Oklahoma-based Chesapeake Energy Corp. said Monday it will cut natural gas output, idle drilling rigs and reduce spending in gas fields by 70 percent because of low natural gas prices.


But the company is still interested in developing its liquid-rich holdings in the Utica shale in eastern Ohio.


Natural gas futures for February delivery climbed as much as 4.9 percent to $2.457 per million BTUs on the New York Mercantile Exchange after Chesapeake made its early-morning announcement. Futures had declined 18 percent this year.


Gas advanced for a second day after Chesapeake said it will “immediately curtail” output of 500 million cubic feet per day and will cut planned spending from $3.1 billion in 2011 to $900 million in gas fields.


The federal government last week reported there was nearly 3.3 trillion cubic feet of natural gas in storage in the United States as of Jan. 13, the latest available figure. The amount in storage was 539 billion cubic feet higher than a year ago and 566 billion cubic feet higher than the five-year average of 2.7 trillion cubic feet.


The natural gas reduction marks a 8 percent decline from 2011 levels, the company said.


It could reduce daily production by an additional 500 million cubic feet a day if conditions warrant, the energy giant said.


It also will defer gas-well completions and pipeline connections, whenever possible, the company said.


Chesapeake intends to reduce its working drilling rigs by nearly 50 percent: from 47 to 24 in the second quarter of 2012 in fields that produce only natural gas.


Those cuts will occur in the Marcellus shale in northeastern Pennsylvania, the Haynesville shale in Arkansas, Louisiana and Texas and the Barnett shale in Texas.


Those operations will be cut to what the company called “bare minimum levels” until natural gas prices rise.


Said Aubrey K. McClendon, Chesapeake’s chief executive, “An exceptionally mild winter to date has pressured U.S. natural gas prices to levels below our prior expectations and below levels that are economically attractive for developing dry gas plays in the U.S., shale or otherwise.”

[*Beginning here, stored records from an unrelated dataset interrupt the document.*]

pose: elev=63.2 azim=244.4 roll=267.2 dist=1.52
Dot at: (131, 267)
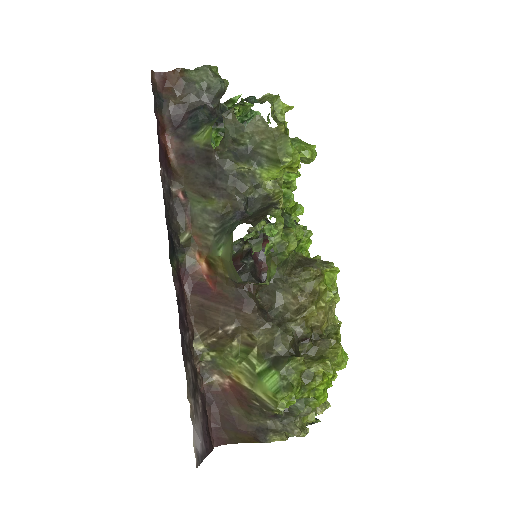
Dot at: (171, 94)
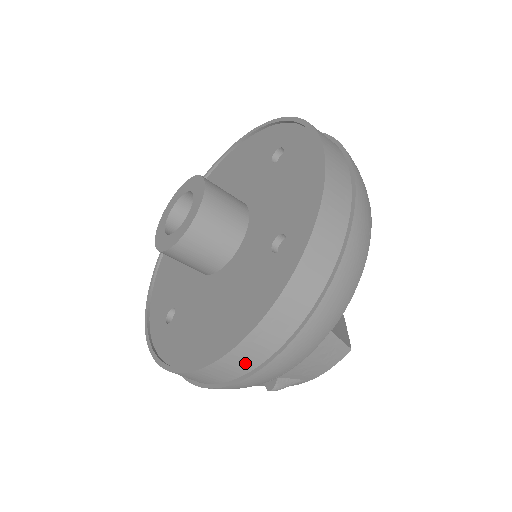
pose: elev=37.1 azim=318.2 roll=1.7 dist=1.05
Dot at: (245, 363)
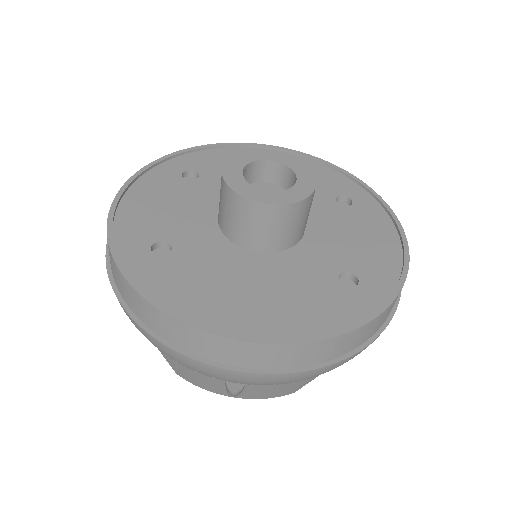
Dot at: (269, 360)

Chesapeake said it intends to focus on liquid-rich plans — including Ohio’s Utica shale — that “offer superior returns in the current strong liquids price environment.”


Such wells are producing oil and certain so-called wet gases such as propane, ethane and butane, all of which are lucrative because they have a wide variety of uses.

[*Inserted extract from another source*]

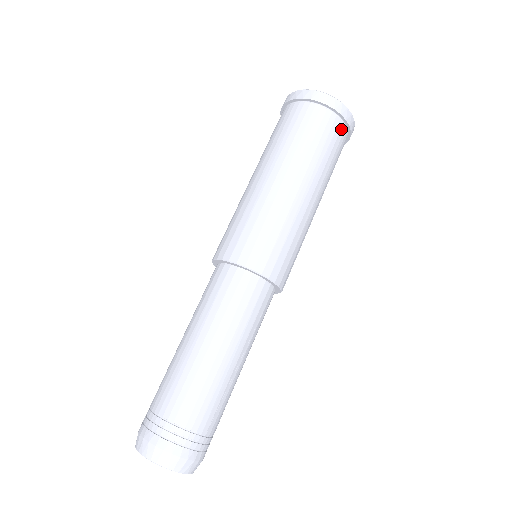
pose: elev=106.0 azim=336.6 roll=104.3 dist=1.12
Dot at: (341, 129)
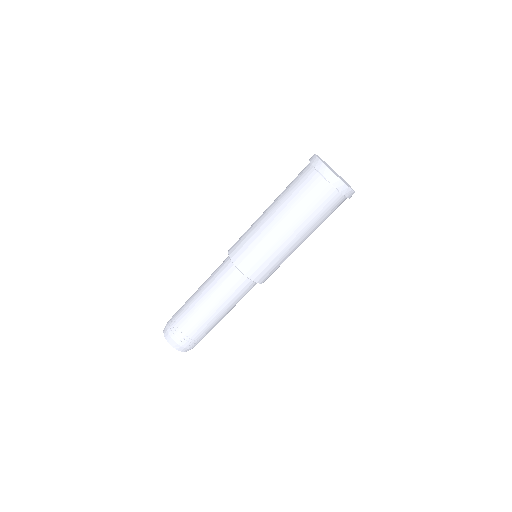
Dot at: (341, 200)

Chesapeake has increased its wet gases from 32,000 barrels a day in 2009 to almost 110,000 barrels today and hopes to boost the total to 250,000 barrels by 2015.


Spending on undeveloped leases will fall to $1.4 billion in 2012, down from $3.4 billion in 2011 and $5.8 billion in 2010. It will be limited to areas where the company is already active, Chesapeake said.


Its announcement came with natural gas prices opening at a 10-year low of $2.231 per million BTUs.


“I think we have found a price level where companies are finally going to stop producing,” Phil Flynn, vice president of research at PFGBest in Chicago, told Bloomberg News. “With Chesapeake cutting back, traders are wondering who’s going to be next.”


Earlier, EQT Corp. said it will suspend drilling in Kentucky and Southwestern Energy Co. said it may slow production in Arkansas.


Natural gas futures closed Monday at $2.58 per 1,000 cubic feet.


Chesapeake, a major player in Ohio’s developing Utica shale, is the No. 2 U.S. natural gas producer. It produces about 9 percent of America’s natural gas.